ルキナ:ちょっと、どうしたのよシャル、だらしないわね。

    たかだか2日2晩歩き通しただけで、音を上げてるんじゃないわよ。


シャル:……それくらいだったら、もう慣れっこですから、弱音なんて吐きませんよ……

    今回はルキナさんが、自分の分の荷物まで全部、僕に持たせてここまで来たから、

    もうダメだって言ってるんです!

    むしろ、労られて然るべきだと思うんですけど!


ルキナ:あら、出発する時言わなかった?

    「ジャンケンで負けたほうが荷物持ちね♪」って。


シャル:ええ、聞きましたよ!

    でもまさか、最初のジャンケンが最後のジャンケンだなんて、夢にも思いませんでしたよ!!


ルキナ:それはもう……あれね。


シャル:……なんですか。


ルキナ:あんたが私の助手として、まだまだって事よ。


シャル:……全然意味がわからない……


ルキナ:んー、それにしてもいないわねえ、迎えの人……

    「街の入口で待ってる」って言ってたのになあ。


マルロ:……ルキナ様でいらっしゃいますか?


ルキナ:っ!?


シャル:……あ、電話で聞いた声と同じ声だ。


マルロ:ああっ、驚かせてしまったようで申し訳ありません!

    わたくし、この街の代表を務めさせていただいております、「マルロ」と申します。

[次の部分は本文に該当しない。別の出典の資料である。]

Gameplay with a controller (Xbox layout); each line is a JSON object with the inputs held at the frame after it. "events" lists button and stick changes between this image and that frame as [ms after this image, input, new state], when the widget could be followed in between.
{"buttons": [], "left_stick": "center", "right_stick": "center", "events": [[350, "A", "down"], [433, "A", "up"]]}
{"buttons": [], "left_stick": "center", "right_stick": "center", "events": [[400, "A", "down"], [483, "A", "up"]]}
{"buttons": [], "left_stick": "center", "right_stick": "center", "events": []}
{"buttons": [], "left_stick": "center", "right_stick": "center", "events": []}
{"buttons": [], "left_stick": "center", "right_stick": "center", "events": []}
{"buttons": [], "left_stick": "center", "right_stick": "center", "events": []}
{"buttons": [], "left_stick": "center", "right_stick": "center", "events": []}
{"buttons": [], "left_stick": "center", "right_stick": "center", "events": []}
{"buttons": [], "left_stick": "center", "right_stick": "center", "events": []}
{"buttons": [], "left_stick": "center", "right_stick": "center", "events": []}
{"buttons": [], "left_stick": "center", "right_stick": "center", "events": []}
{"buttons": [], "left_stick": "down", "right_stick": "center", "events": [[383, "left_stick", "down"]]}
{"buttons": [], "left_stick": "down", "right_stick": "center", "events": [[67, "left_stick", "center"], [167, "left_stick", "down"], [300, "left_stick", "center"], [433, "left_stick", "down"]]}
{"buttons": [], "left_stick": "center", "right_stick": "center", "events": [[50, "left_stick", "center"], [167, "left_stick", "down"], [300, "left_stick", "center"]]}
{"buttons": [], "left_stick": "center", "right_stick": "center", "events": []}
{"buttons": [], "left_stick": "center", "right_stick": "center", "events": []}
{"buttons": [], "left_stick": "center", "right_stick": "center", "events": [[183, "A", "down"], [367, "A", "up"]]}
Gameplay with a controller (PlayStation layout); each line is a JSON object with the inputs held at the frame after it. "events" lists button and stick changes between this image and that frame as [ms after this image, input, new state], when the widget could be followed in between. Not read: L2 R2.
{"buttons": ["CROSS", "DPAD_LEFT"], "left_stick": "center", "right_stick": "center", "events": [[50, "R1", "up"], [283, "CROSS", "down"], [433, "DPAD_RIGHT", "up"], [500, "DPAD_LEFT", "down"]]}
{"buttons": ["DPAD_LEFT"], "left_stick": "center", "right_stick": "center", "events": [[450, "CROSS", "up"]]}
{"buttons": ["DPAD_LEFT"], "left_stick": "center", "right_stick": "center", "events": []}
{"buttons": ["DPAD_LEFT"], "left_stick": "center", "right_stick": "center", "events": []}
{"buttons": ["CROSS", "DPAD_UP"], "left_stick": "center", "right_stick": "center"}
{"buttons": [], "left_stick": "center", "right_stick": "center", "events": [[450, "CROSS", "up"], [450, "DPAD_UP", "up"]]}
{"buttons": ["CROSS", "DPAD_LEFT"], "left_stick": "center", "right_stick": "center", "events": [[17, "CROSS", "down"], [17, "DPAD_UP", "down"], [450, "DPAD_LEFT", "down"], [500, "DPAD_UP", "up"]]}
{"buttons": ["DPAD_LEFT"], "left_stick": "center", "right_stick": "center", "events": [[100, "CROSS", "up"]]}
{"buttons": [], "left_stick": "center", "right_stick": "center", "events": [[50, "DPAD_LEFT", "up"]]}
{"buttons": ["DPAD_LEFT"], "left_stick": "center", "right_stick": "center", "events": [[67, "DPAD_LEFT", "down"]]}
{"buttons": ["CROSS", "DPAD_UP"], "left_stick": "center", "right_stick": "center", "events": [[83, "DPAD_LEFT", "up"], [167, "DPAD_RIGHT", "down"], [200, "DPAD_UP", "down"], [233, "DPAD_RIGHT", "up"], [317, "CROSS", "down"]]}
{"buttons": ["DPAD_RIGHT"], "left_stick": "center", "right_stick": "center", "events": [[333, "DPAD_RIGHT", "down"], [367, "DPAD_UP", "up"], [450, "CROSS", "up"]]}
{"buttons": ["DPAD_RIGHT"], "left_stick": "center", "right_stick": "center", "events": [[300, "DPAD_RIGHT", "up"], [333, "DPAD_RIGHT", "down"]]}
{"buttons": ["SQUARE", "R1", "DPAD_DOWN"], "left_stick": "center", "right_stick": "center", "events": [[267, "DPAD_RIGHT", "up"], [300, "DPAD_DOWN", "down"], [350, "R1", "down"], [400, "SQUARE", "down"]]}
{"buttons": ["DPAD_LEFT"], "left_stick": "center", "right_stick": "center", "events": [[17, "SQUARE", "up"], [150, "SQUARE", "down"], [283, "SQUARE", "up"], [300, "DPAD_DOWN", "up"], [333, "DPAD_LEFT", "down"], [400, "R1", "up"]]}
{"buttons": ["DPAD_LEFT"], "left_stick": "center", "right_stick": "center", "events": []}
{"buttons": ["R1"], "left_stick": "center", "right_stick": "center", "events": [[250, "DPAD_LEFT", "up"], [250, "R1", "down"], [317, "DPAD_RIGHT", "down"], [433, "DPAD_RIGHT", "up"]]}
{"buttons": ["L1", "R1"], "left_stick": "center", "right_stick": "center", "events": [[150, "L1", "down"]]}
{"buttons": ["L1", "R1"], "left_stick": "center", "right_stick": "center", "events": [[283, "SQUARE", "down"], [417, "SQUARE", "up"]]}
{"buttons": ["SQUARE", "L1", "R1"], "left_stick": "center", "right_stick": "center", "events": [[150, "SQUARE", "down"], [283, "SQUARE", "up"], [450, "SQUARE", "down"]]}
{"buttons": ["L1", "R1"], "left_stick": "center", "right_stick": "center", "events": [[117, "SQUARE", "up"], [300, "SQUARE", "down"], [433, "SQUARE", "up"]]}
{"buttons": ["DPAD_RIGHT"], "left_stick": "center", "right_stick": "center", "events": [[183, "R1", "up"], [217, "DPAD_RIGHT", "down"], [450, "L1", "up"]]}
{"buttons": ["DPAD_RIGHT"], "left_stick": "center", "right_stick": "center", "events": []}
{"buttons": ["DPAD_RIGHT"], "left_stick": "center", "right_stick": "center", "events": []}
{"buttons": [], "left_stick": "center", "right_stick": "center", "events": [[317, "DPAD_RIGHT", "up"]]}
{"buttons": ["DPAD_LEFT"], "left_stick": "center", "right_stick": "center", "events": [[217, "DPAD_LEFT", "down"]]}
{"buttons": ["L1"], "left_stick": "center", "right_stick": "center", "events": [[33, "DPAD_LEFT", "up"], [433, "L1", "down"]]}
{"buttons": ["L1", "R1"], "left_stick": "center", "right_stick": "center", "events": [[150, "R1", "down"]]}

    この度は、遠路はるばる御足労頂き、ありがとうございます!


ルキナ:あー……あなたがマルロさんだったのね。

    名前はもう知ってると思うけど、私が今回の調査員の「ルキナ」よ。

    「ルキナ=アルトマン」。


シャル:あ、僕は「シャル=ハインシュタイン」といいまして、ルキナさんの助手をやってます。


マルロ:ルキナさんにシャルさん、ですね。

    この度は、よろしくお願いします。

    さあさあ、立ち話もなんですし、中心街へ御案内致しますよ。

    「ヤツ」に見られる前に……


ルキナ:「ヤツ」?


マルロ:いっ、いえ、なんでもありません。

    どうぞ、付いてきてください。

    向こうに車を待たせてあります。


ルキナ:……ふうん。

    なんか、思ったよりも厄介そうね、このヤマ……

    行くわよ、シャル。


シャル:あ、ちょっとルキナさん!

    自分の荷物くらい持ってってくださいよ!

――――――――――――――――――――――――――――――――――――――


(執務室)


ルキナ:……じゃ、始めましょうか。

    私達がここに来た理由は、予め簡単に伝えておいたと思うけど、

    なんでも、「街に化物がいる」って噂が流れてきてね。

    事実無根のホラ話だったらいいんだけど、

    如何せん、穏やかじゃない話も、ちょくちょくあるみたいだから。


マルロ:そうですね……

    ……では、お話させていただく前に、これを見て頂けますか。


シャル:うげっ!!


ルキナ:……これは……


マルロ:不幸にも、「ヤツ」の餌食となってしまった方々の亡骸です。

    今月はまだ出ていませんが、これまでにおよそ、200人以上は犠牲になっています。


ルキナ:200人以上……ね。

    単なる連続殺人事件だとしても十二分に話題性のある数字だけど……


シャル:「ワー、ウルフ」……


ルキナ:は?


シャル:ほら、どの写真にも、どこかしらに写ってるんですよ。

    ここにも、ここにもここにも、ここにもここにもここにも。


ルキナ:「werewolf(ワーウルフ)」……ねえ。

    狼男かしら?


マルロ:「人狼」ですよ。


ルキナ:人狼?


シャル:人狼って、狼と人間を足したみたいな怪物っていう、アレ?


マルロ:ええ……

    これらの凄惨な殺人も全て、人狼の仕業なんです。

    人狼の被害に遭っている現場の共通点は、主に二つ。

    一つは、被害者の遺体が、バラバラに切り裂かれていること。

    そして、


ルキナ:もう一つは現場に血文字で、「werewolf」と記されていること、と。


マルロ:……そういうことです。

    いつしかこの街も、「人狼の街」と呼ばれるまでになってしまい、

    今では、興味本位で街に近づく人すら、滅多にいなくなってしまいました。


ルキナ:人狼の街……ねえ。

    ちなみに、最初の被害者が出たのは?


マルロ:おそらく、今からもう、10年以上前だと思います。

    その頃は、いろいろ事情があって、治安も悪かったですから、それはそれは酷い有様でした……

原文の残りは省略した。